## What this task involves
Look through the material for lines with the word "shoulder", and copy each one.
┌────────
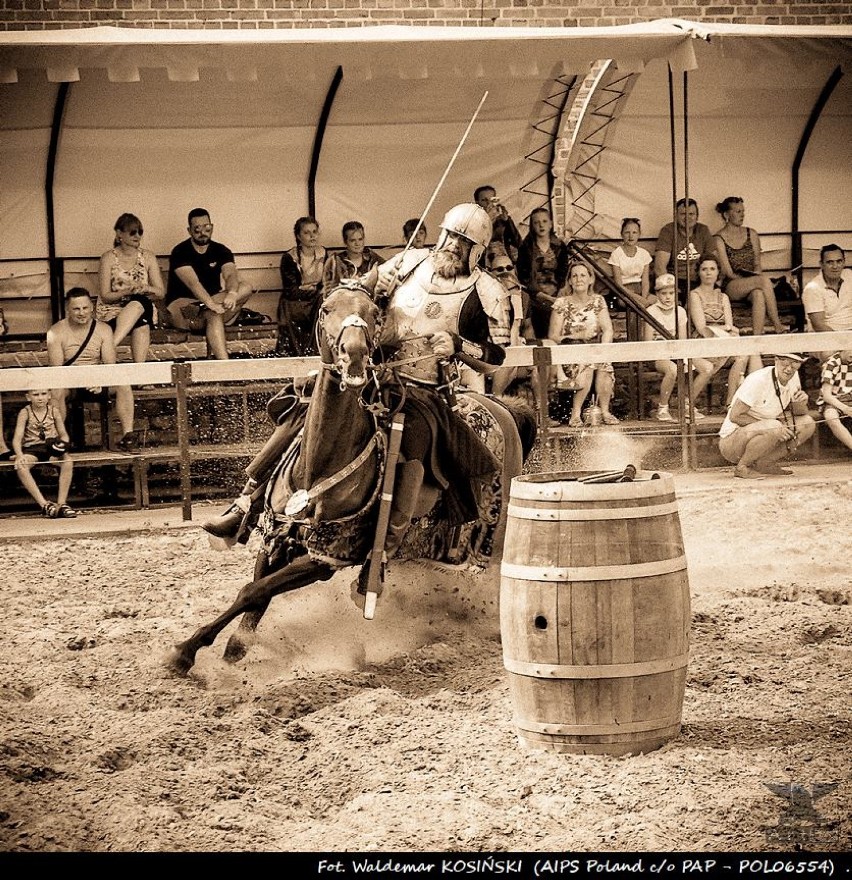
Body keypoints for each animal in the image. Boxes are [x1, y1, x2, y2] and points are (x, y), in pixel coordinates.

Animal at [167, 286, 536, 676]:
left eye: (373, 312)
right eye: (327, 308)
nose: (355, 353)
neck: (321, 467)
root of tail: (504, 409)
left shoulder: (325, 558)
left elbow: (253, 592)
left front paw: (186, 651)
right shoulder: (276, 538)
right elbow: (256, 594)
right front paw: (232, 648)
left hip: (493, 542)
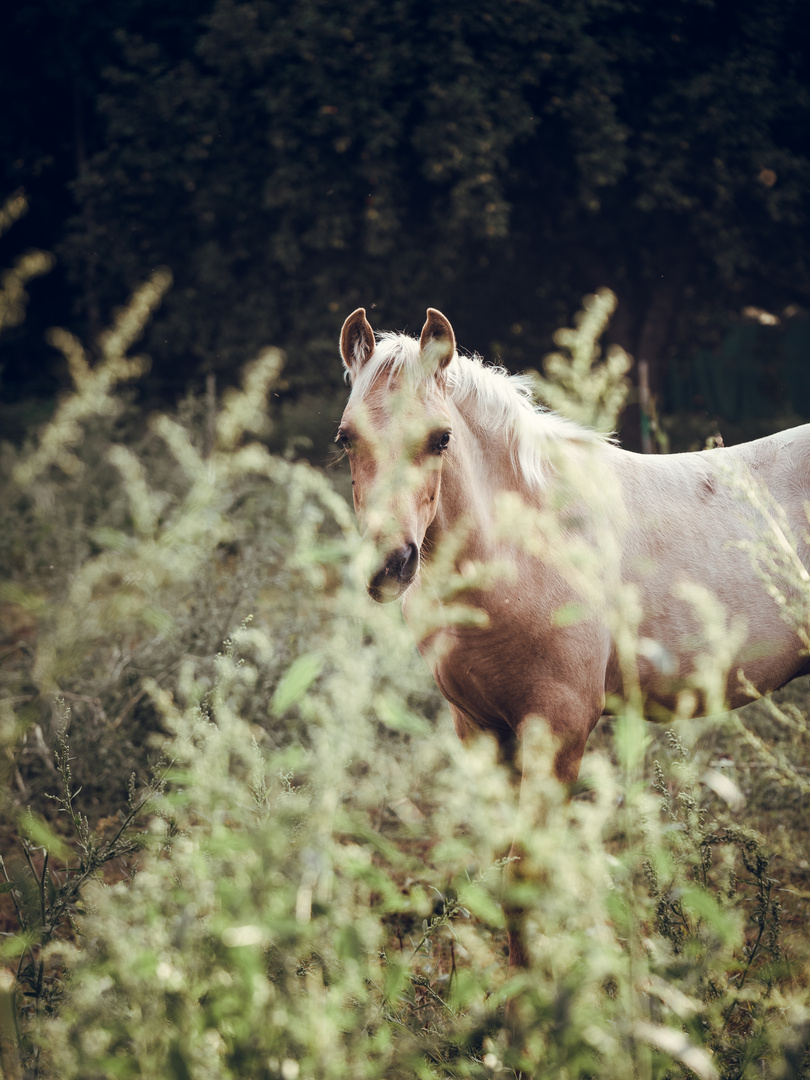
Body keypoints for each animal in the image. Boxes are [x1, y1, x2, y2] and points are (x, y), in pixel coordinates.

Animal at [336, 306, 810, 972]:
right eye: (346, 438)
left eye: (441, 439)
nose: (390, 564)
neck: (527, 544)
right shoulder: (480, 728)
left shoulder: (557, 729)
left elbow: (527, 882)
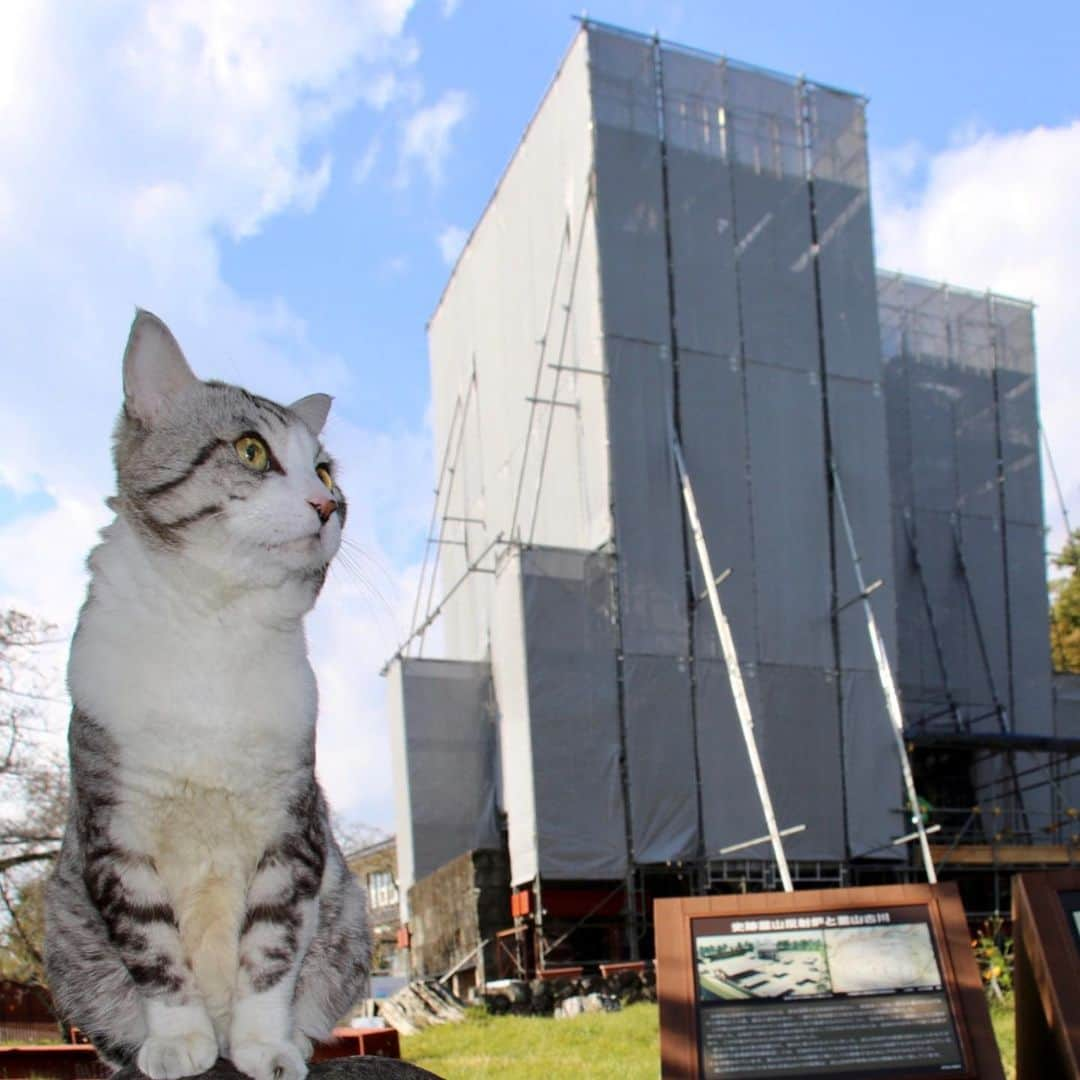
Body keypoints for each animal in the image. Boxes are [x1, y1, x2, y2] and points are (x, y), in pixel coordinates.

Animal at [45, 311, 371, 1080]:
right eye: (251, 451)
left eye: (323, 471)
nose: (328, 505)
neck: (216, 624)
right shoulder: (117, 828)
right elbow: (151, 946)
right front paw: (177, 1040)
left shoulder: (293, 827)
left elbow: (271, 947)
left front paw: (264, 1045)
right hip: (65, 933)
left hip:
└────────
## Response to this exercise
left shoulder: (325, 558)
right shoulder: (276, 538)
right shoulder: (480, 728)
left shoulder: (557, 729)
right shoulder: (117, 828)
left shoulder: (293, 827)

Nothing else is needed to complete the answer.